The condition while tid<N checks that the bounds for array computation have not been reached and computes the array sum taking the block value as an index, i.e., tid.
Add numBlock to the tid value, to shift the index by the number of blocks, as each block would be computing just one array index, and we have 100 blocks for 100 array indexes. This explanation pretty much sums up the device code for the program.
Now move on to the host code, which prepares the GPU for execution and invokes the kernel. It works by allocating memory to the GPU and CPU, transfers the input vectors to the GPU, launches the kernel and transfers the result back to the host (CPU).
int main( void ) {
    int *a, *b, *c;
    int *dev_a, *dev_b, *dev_c;
 
    // allocate the memory on the CPU
    a = (int*)malloc( N * sizeof(int) );
    b = (int*)malloc( N * sizeof(int) );
    c = (int*)malloc( N * sizeof(int) );
 
    // fill the arrays 'a' and 'b' on the CPU
   for (int i=0; i<N; i++) {
        a[i] = i;
       b[i] = 2 * i;
    }
 
    // allocate the memory on the GPU
   cudaMalloc( (void**)&dev_a, N * sizeof(int) ) ;
   cudaMalloc( (void**)&dev_b, N * sizeof(int) );
cudaMalloc( (void**)&dev_c, N * sizeof(int) );
 
   // copy the arrays 'a' and 'b' to the GPU
    cudaMemcpy( dev_a, a, N * sizeof(int),cudaMemcpyHostToDevice );
  cudaMemcpy( dev_b, b, N * sizeof(int),cudaMemcpyHostToDevice );
As in the above code, similar to the allocation in C, variables a, b and c are allocated memory on the CPU. cudaMalloc() is a standard sub-routine of the CUDA API to allocate memory on the device. It works similar to the C malloc() function we used earlier.

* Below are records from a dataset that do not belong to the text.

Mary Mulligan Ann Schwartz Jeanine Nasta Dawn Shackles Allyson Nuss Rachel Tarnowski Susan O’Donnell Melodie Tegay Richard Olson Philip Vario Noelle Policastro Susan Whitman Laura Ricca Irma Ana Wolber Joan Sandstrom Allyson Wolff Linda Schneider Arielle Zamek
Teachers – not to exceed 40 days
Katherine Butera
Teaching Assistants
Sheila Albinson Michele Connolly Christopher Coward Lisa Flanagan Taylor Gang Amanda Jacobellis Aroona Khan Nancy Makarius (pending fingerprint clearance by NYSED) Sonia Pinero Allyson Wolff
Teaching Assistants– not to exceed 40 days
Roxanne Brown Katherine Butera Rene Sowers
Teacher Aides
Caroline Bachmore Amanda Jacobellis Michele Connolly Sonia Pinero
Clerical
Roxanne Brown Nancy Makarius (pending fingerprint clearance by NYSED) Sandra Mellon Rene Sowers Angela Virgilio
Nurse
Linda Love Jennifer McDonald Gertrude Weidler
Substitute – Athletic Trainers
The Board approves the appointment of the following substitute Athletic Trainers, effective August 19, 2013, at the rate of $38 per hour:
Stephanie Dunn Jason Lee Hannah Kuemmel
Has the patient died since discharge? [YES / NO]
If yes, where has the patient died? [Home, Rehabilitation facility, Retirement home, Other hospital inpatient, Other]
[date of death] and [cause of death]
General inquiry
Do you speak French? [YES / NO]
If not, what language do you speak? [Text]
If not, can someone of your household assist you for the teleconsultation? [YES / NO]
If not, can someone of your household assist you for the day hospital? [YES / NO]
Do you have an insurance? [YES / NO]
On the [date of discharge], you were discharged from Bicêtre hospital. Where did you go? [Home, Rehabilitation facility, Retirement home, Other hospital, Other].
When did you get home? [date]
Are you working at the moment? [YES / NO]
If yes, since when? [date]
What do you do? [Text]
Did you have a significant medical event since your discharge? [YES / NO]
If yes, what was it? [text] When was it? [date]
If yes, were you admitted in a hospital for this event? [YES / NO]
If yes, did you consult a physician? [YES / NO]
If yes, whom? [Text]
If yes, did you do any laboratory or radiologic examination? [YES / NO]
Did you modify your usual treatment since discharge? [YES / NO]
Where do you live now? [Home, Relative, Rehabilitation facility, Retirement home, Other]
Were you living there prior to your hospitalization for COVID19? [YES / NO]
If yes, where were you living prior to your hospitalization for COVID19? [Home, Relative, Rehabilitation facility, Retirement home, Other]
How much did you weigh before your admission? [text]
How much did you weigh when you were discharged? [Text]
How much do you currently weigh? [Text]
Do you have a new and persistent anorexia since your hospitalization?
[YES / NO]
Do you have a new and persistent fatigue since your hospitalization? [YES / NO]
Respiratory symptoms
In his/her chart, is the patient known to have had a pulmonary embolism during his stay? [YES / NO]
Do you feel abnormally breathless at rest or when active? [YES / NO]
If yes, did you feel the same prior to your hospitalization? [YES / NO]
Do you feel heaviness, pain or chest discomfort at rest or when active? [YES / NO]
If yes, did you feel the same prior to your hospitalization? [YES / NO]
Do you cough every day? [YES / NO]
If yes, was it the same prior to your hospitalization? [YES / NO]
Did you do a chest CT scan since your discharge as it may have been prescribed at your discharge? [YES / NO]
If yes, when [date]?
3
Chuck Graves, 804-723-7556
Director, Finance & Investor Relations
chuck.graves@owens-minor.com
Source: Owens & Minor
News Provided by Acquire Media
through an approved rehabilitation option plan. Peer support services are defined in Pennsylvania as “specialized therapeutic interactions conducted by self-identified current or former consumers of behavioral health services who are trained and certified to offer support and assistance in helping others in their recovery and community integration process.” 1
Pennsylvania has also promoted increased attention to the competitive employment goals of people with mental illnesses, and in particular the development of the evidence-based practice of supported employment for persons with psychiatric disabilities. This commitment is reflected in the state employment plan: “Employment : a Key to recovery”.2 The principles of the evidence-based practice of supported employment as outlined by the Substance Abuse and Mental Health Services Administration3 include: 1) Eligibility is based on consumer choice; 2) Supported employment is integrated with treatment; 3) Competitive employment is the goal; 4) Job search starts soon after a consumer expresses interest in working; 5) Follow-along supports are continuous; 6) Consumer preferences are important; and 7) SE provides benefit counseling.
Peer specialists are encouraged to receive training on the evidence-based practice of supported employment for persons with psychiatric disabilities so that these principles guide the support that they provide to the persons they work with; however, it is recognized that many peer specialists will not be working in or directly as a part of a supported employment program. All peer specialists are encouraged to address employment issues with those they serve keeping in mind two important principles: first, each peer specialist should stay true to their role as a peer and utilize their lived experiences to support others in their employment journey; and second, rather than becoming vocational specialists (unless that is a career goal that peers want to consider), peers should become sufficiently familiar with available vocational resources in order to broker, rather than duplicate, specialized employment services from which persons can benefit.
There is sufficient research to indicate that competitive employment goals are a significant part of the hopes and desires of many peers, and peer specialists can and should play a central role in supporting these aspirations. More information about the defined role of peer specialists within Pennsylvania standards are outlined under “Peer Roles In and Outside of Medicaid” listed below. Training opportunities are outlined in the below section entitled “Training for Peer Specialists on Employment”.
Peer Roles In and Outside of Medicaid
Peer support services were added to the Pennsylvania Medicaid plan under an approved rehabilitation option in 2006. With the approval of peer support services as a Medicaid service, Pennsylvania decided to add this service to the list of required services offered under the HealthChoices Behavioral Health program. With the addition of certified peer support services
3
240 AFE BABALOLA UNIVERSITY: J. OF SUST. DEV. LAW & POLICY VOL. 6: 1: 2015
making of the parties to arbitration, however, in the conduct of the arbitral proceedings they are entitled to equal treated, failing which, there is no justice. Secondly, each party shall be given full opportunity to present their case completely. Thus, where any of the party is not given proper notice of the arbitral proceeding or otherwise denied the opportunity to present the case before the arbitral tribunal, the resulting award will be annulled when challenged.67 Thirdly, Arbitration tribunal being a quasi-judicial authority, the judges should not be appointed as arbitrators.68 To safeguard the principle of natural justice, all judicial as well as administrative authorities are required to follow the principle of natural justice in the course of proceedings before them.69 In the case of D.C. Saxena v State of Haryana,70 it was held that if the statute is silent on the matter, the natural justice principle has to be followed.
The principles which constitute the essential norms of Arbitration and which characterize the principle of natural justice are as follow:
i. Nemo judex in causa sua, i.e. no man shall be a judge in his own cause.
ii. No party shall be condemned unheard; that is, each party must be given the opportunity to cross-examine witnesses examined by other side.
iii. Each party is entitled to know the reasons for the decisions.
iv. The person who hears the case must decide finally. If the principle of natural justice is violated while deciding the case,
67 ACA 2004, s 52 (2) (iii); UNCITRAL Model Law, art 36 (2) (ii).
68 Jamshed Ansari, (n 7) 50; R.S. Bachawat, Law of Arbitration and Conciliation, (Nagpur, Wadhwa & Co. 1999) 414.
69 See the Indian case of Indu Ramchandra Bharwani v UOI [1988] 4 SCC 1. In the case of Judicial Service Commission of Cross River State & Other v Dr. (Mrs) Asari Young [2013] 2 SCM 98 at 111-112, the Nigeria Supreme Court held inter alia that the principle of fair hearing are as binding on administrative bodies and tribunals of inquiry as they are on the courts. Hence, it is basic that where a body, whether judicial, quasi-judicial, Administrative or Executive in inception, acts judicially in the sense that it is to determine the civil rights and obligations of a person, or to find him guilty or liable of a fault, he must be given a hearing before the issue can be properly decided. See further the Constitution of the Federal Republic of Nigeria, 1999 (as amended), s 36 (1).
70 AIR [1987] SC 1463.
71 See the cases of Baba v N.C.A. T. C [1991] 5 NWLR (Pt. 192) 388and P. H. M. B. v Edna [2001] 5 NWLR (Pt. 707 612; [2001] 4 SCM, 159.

Since you cannot modify the memory allocated to the device from the host directly in CUDA, cudaMemcpy() is used to transfer data to the device. This method takes a pointer to the local memory, a pointer to the GPU memory being copied to, the number of bytes that will be copied, and a flag which determines the direction of the memory transfer, respectively.
vector_add<<<numBlock,numThread>>>( dev_a, dev_b, dev_c );
This line is a call to the device kernel from the host to execute the function on the device. It is similar to the serial function call with some additional code. Blocks are organised in three dimensional grids and threads are organised in three dimensional blocks. numBlock and numThread are passed as arguments to let the device know about the structure to be adopted for computation.
cudaMemcpy( c, dev_c, N * sizeof(int),cudaMemcpyDeviceToHost ) ;
This copies the resultant data back from the GPU to the host. As you can see, it is similar to the cudaMemcpy() we used above, with the last variable being changed to cudaMemcpyDeviceToHost to indicate data transfer is between device to host.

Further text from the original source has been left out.